▶ _Page extract_
══════════════════════════════

JSON Data Model
Drill supports JSON (JavaScript Object Notation), a self-describing data format. The data itself implies its schema and has the following characteristics:
- Language-independent
- Textual format
- Loosely defined, weak data typing
Semi-structured JSON data often consists of complex, nested elements having schema-less fields that differ type-wise from row to row. The data can constantly evolve. Applications typically add and remove fields frequently to meet business requirements.
Using Drill you can natively query dynamic JSON data sets using SQL. Drill treats a JSON object as a SQL record. One object equals one row in a Drill table.
You can also query compressed .gz JSON files.
In addition to the examples presented later in this section, see “How to Analyze Highly Dynamic Datasets with Apache Drill” for information about how to analyze a JSON data set.
Data Type Mapping
JSON data consists of the following types:
- Array: ordered values, separated by commas, enclosed in square brackets
- Boolean: true or false
- null: empty value
- Object: unordered key/value collection enclosed in curly braces
- String: Unicode enclosed in double quotation marks
- Value: a string, number, true, false, null
- Whitespace: used between tokens
- Number: double-precision floating point number, including exponential numbers, NaN, and Infinity. Octal and hexadecimal are not supported.
Drill 1.13 and later supports NaN (Not-a-Number) and Infinity (both POSITIVE and NEGATIVE) as numeric values. This support introduces the following session options, which are set to true by default:
store.json.writer.allow_nan_inf
store.json.reader.allow_nan_inf
Drill writes NaN and Infinity values as literals to a JSON file when store.json.writer.allow_nan_inf
is set to true. When set to false, Drill writes NaN and Infinity values as string values to a JSON file. If a query selects NaN or Infinity values in a JSON file, and store.json.reader.allow_nan_inf
is set to false, Drill returns an error message. You can use the SET command to change the option settings.

══════════════════════════════

▶ _Saved entries_
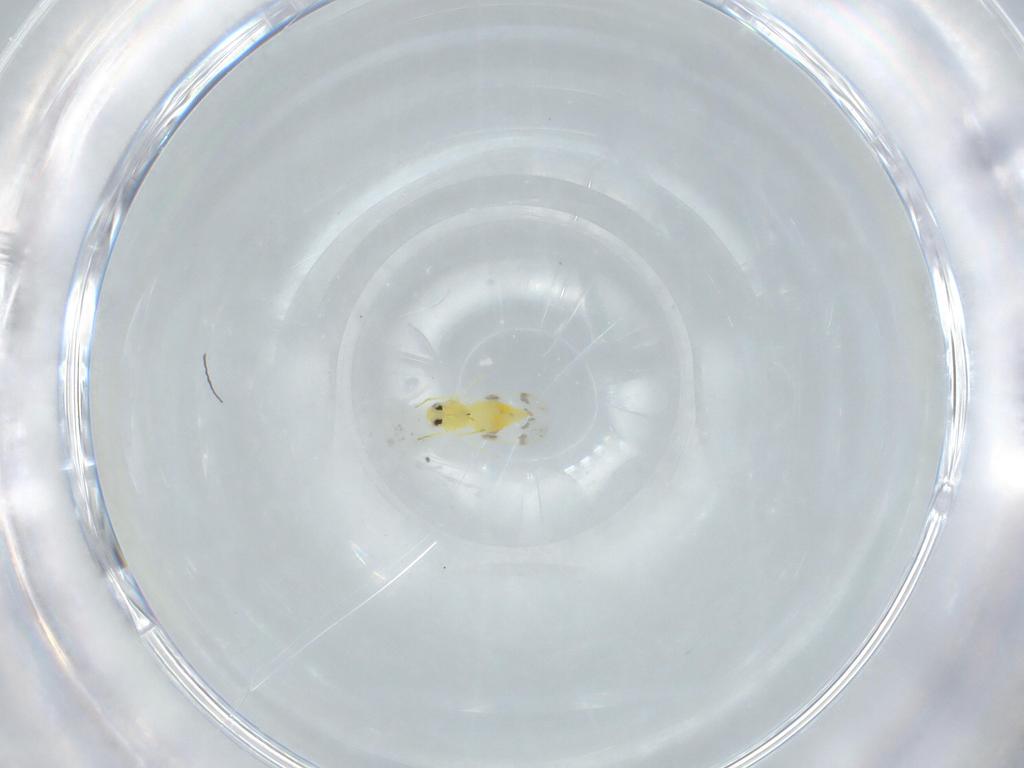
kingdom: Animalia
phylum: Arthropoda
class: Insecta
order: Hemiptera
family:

══════════════════════════════

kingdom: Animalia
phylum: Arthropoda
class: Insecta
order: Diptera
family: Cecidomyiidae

══════════════════════════════

▶ _Task requirements_
1 - Answer these questions from the Drill JSON page:
(a) In a Drill table, what does one JSON object equal?
(b) Starting with which Drill version are NaN and Infinity supported as numeric values?
(c) What does Drill return when a query selects NaN or Infinity values in a JSON file and store.json.reader.allow_nan_inf is set to false?
2 - Output the stretch of the Drill JSON page from "You can also" through "are not supported.", copied word for word.
3 - List every JSON data type that the Drill JSON page names under "Data Type Mapping."
The records are not required for any of the work here.

▶ _Correct answers_
1 -
(a) One row.
(b) Drill 1.13.
(c) An error message.

2 -
You can also query compressed .gz JSON files.
In addition to the examples presented later in this section, see “How to Analyze Highly Dynamic Datasets with Apache Drill” for information about how to analyze a JSON data set.
Data Type Mapping
JSON data consists of the following types:
- Array: ordered values, separated by commas, enclosed in square brackets
- Boolean: true or false
- null: empty value
- Object: unordered key/value collection enclosed in curly braces
- String: Unicode enclosed in double quotation marks
- Value: a string, number, true, false, null
- Whitespace: used between tokens
- Number: double-precision floating point number, including exponential numbers, NaN, and Infinity. Octal and hexadecimal are not supported.

3 -
- Array
- Boolean
- null
- Object
- String
- Value
- Whitespace
- Number